Helping the Operating System
Windows today uses several hints to help the operating system manage memory. One of these is reducing the working set when a process is not in use. For example, if you minimize a windows application, Windows will automatically release the working set of that application to the OS. If there is plenty of RAM, this has little effect; however, when memory is tight, the OS uses this information to decide which pages to page out first. (You can test this yourself - run Outlook, and check its memory usage. Then minimize it. Watch the working set shrink to a very small size).
Just as Windows can do this for desktop applications, a multi-process browser can do this for tabs. When you navigate away from a tab, Chrome uses this as a hint that the resource for that tab are less important than your foreground tab. Chrome will lower the priority of the now backgrounded tab and also give back a portion of the working set for that tab to the OS.

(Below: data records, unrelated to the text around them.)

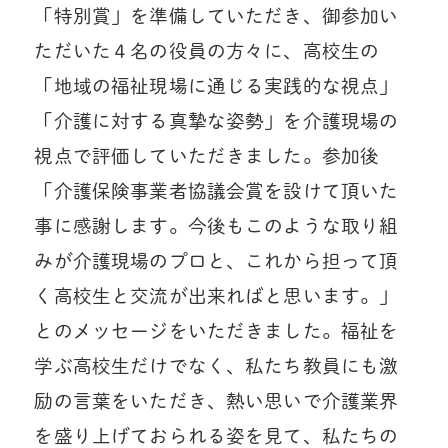
「特別賞」を準備していただき、御参加い
ただいた４名の役員の方々に、高校生の
「地域の福祉現場に通じる実践的な視点」
「介護に対する真摯な姿勢」を介護現場の
視点で評価していただきました。参加後
「介護保険事業者協議会賞を設けて頂いた
事に感謝します。今後もこのような取り組
みが介護現場のプロと、これから担って頂
く高校生と交流が出来ればと思います。」
とのメッセージをいただきました。福祉を
学ぶ高校生だけでなく、私たち教員にも激
励の言葉をいただき、熱い思いで介護業界
を盛り上げておられる姿を見て、私たちの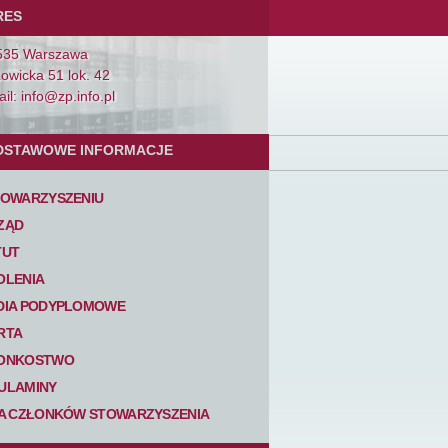
RES
535 Warszawa
Łowicka 51 lok. 42
il: info@zp.info.pl
DSTAWOWE INFORMACJE
TOWARZYSZENIU
ZĄD
TUT
OLENIA
DIA PODYPLOMOWE
RTA
ONKOSTWO
ULAMINY
TA CZŁONKÓW STOWARZYSZENIA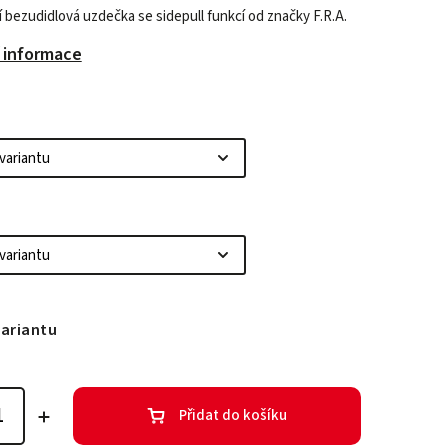
 bezudidlová uzdečka se sidepull funkcí od značky F.R.A.
í informace
variantu
Přidat do košíku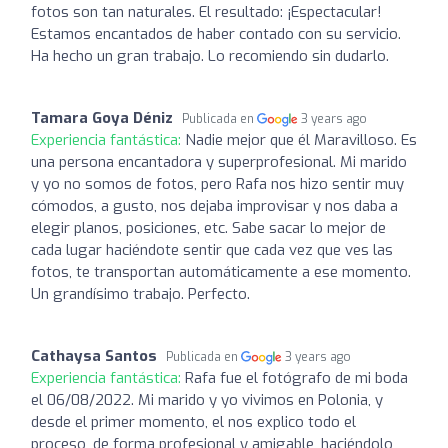
fotos son tan naturales. El resultado: ¡Espectacular!
Estamos encantados de haber contado con su servicio.
Ha hecho un gran trabajo. Lo recomiendo sin dudarlo.
Tamara Goya Déniz
Publicada en
3 years ago
Experiencia fantástica:
Nadie mejor que él Maravilloso. Es
una persona encantadora y superprofesional. Mi marido
y yo no somos de fotos, pero Rafa nos hizo sentir muy
cómodos, a gusto, nos dejaba improvisar y nos daba a
elegir planos, posiciones, etc. Sabe sacar lo mejor de
cada lugar haciéndote sentir que cada vez que ves las
fotos, te transportan automáticamente a ese momento.
Un grandísimo trabajo. Perfecto.
Cathaysa Santos
Publicada en
3 years ago
Experiencia fantástica:
Rafa fue el fotógrafo de mi boda
el 06/08/2022. Mi marido y yo vivimos en Polonia, y
desde el primer momento, el nos explico todo el
proceso, de forma profesional y amigable, haciéndolo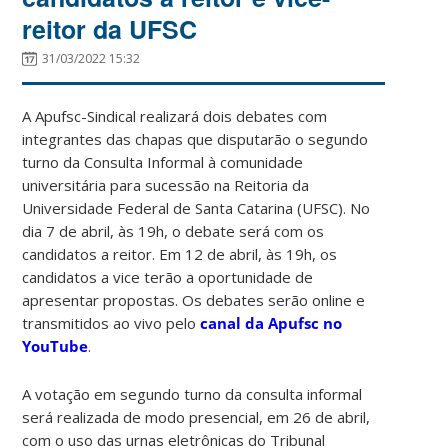
reitor da UFSC
31/03/2022 15:32
A Apufsc-Sindical realizará dois debates com
integrantes das chapas que disputarão o segundo
turno da Consulta Informal à comunidade
universitária para sucessão na Reitoria da
Universidade Federal de Santa Catarina (UFSC). No
dia 7 de abril, às 19h, o debate será com os
candidatos a reitor. Em 12 de abril, às 19h, os
candidatos a vice terão a oportunidade de
apresentar propostas. Os debates serão online e
transmitidos ao vivo pelo
canal da Apufsc no
YouTube
.
A votação em segundo turno da consulta informal
será realizada de modo presencial, em 26 de abril,
com o uso das urnas eletrônicas do Tribunal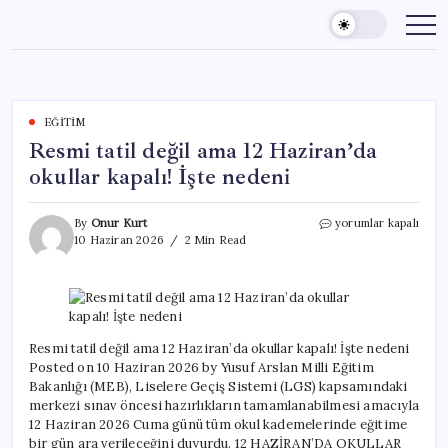
Skip
to
content
EĞITIM
Resmi tatil değil ama 12 Haziran’da
okullar kapalı! İşte nedeni
Resmi
By
Onur Kurt
yorumlar kapalı
tatil
10 Haziran 2026
2 Min Read
değil
ama
12
Haziran’da
okullar
kapalı!
Resmi tatil değil ama 12 Haziran’da okullar kapalı! İşte nedeni
İşte
Posted on 10 Haziran 2026 by Yusuf Arslan Milli Eğitim
nedeni
Bakanlığı (MEB), Liselere Geçiş Sistemi (LGS) kapsamındaki
için
merkezi sınav öncesi hazırlıkların tamamlanabilmesi amacıyla
12 Haziran 2026 Cuma günü tüm okul kademelerinde eğitime
bir gün ara verileceğini duyurdu. 12 HAZİRAN’DA OKULLAR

Giving back pages to the OS when there are no RAM constraints is somewhat of a no-op; but when other applications need the memory, Chrome is "nice" and yields its memory so that foreground applications (Chrome or any other app) can be responsive. Users on low memory machines definitely notice the difference. Imagine having 15 tabs open, but only being "active" in 2 of them. You'd rather have those two be snappy than have all 15 compete for RAM.
Likewise, if you leave Chrome idle for periods of time, it will attempt to give back RAM to the operating system. You aren't using it, so giving it back helps other applications.
Chrome offers 3 runtime memory management models:
--memory-model=high Never voluntarily relinquish memory
--memory-model=medium Voluntarily reduce working set when switching tabs
--memory-model=low Voluntarily reduce working set when switching tabs and also when the browser is not actively being used.
Partial TODO List For Reducing Memory Usage
Here is a partial list of things we can do to improve memory usage. Most of these apply to WebKit and Chromium; if possible, please try to fix within the WebKit project for maximal re-use of code.
Font management: The way fonts are cached in memory is fairly sparse.
Strings: Duplicate strings are bad. All strings in Webkit/Chromium are unicode strings, even if the string could be encoded with a single-byte encoding. This has been measured to add up to megabytes of extra space.
History subsystem: The sqlite DB for history could be optimized. This will particularly help keep Chromium lean with usage-over-time.
In Memory Cache: Chrome currently uses a shared memory cache across all processes. Maximum size is currently 32MB, partitioned across the active processes.
Javascript: Since Chrome renderers each generally have their own JavaScript VM, reducing memory usage in Javascript pays benefits repeatedly. See the V8 project for more information.
Tools: Better real-time tools is always needed. The memory_watcher project is currently used for debugging.